• _THE PROBLEM_
Take every line in the entries that includes the word "from" and copy it.

━━━━━━━━━━━━━━━━

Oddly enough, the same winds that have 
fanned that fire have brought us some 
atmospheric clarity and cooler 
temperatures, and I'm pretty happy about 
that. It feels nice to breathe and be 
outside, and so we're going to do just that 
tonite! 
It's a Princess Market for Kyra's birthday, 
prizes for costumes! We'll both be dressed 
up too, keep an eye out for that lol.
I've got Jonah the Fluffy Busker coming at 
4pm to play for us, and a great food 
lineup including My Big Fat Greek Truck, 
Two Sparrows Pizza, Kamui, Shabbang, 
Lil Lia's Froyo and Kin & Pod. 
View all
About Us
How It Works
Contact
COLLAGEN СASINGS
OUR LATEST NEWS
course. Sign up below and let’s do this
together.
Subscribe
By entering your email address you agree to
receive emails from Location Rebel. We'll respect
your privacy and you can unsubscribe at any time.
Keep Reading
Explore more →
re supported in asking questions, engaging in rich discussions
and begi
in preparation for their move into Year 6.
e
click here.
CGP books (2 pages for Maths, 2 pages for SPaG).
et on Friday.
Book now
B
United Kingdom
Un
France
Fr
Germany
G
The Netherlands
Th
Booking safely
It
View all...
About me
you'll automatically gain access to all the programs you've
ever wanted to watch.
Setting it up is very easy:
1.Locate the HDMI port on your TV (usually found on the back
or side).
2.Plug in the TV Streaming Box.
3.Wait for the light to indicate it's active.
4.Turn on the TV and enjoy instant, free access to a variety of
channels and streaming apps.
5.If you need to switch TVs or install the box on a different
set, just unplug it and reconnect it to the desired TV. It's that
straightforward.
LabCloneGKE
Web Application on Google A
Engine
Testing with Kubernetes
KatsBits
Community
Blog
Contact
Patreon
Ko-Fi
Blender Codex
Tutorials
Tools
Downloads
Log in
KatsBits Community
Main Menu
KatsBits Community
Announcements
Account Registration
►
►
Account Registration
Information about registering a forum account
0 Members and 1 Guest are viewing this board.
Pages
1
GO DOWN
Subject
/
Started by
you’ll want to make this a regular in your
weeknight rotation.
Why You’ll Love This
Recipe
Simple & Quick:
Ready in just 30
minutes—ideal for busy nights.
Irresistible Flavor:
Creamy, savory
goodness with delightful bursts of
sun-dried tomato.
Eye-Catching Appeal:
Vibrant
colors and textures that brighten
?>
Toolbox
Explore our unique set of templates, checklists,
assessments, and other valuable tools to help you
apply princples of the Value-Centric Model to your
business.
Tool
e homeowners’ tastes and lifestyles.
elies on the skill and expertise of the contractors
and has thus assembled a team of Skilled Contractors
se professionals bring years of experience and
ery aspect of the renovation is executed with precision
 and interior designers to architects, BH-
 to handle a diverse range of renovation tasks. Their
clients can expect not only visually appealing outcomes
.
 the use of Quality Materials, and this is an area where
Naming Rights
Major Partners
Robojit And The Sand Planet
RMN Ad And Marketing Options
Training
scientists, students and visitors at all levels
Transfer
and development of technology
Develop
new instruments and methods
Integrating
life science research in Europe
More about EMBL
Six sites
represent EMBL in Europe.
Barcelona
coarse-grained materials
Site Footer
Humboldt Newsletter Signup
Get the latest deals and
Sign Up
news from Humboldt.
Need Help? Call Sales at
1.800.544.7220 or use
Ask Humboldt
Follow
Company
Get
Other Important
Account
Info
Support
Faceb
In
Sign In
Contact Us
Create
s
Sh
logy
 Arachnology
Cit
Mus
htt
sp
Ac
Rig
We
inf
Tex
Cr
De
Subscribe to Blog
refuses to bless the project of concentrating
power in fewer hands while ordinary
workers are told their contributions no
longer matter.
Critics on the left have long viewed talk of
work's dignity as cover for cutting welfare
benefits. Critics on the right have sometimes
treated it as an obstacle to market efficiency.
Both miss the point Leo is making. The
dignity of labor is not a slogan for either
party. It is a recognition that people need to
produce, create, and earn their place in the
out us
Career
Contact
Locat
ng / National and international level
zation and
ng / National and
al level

━━━━━━━━━━━━━━━━

• _EXERCISE RESULT_
receive emails from Location Rebel. We'll respect
news from Humboldt.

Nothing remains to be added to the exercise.